Currents produced by the opening of voltage-gated channels in the course of an action potential are typically significantly larger than the initial stimulating current. Thus, the amplitude, duration, and shape of the action potential are determined largely by the properties of the excitable membrane and not the amplitude or duration of the stimulus. This all-or-nothing property of the action potential sets it apart from graded potentials such as receptor potentials, electrotonic potentials, and synaptic potentials, which scale with the magnitude of the stimulus. A variety of action potential types exist in many cell types and cell compartments as determined by the types of voltage-gated channels, leak channels, channel distributions, ionic concentrations, membrane capacitance, temperature, and other factors.

The principal ions involved in an action potential are sodium and potassium cations; sodium ions enter the cell, and potassium ions leave, restoring equilibrium. Relatively few ions need to cross the membrane for the membrane voltage to change drastically. The ions exchanged during an action potential, therefore, make a negligible change in the interior and exterior ionic concentrations. The few ions that do cross are pumped out again by the continuous action of the sodium–potassium pump, which, with other ion transporters, maintains the normal ratio of ion concentrations across the membrane.
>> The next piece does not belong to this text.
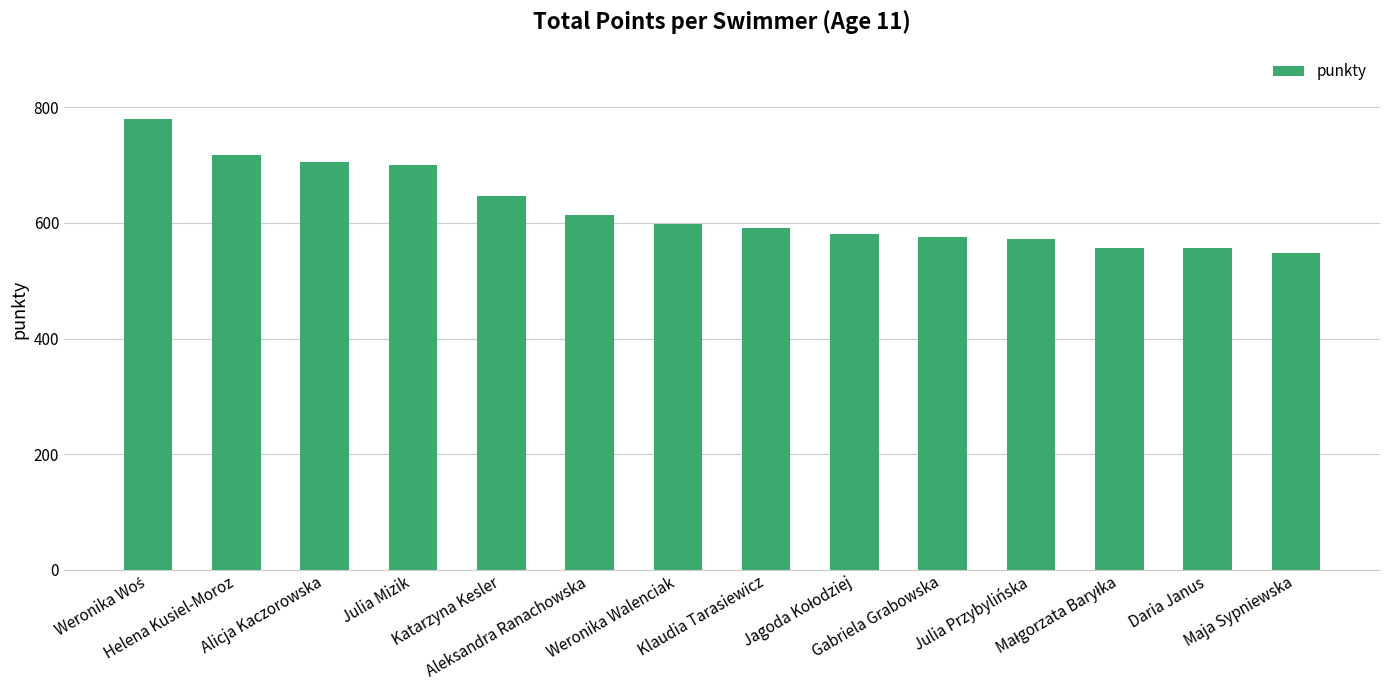

What is the value of the 13th bar from the left?

556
Calcium cations and chloride anions are involved in a few types of action potentials, such as the cardiac action potential and the action potential in the single-cell alga Acetabularia, respectively.
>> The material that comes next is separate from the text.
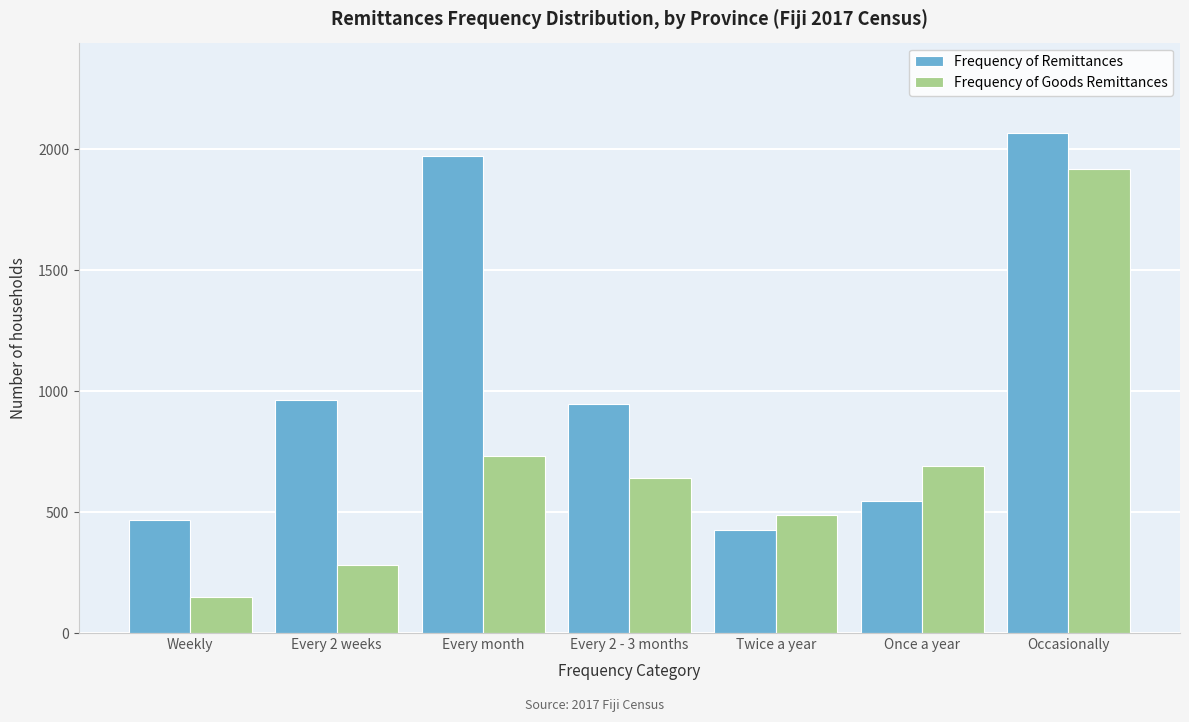

Reading left to right, what are all the values shown in this chart?

Frequency of Remittances: 467	965	1972	945	428	546	2069
Frequency of Goods Remittances: 149	280	732	643	490	690	1919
Although action potentials are generated locally on patches of excitable membrane, the resulting currents can trigger action potentials on neighboring stretches of membrane, precipitating a domino-like propagation. In contrast to passive spread of electric potentials (electrotonic potential), action potentials are generated anew along excitable stretches of membrane and propagate without decay. Myelinated sections of axons are not excitable and do not produce action potentials and the signal is propagated passively as electrotonic potential. Regularly spaced unmyelinated patches, called the nodes of Ranvier, generate action potentials to boost the signal. Known as saltatory conduction, this type of signal propagation provides a favorable tradeoff of signal velocity and axon diameter. Depolarization of axon terminals, in general, triggers the release of neurotransmitter into the synaptic cleft. In addition, backpropagating action potentials have been recorded in the dendrites of pyramidal neurons, which are ubiquitous in the neocortex. These are thought to have a role in spike-timing-dependent plasticity.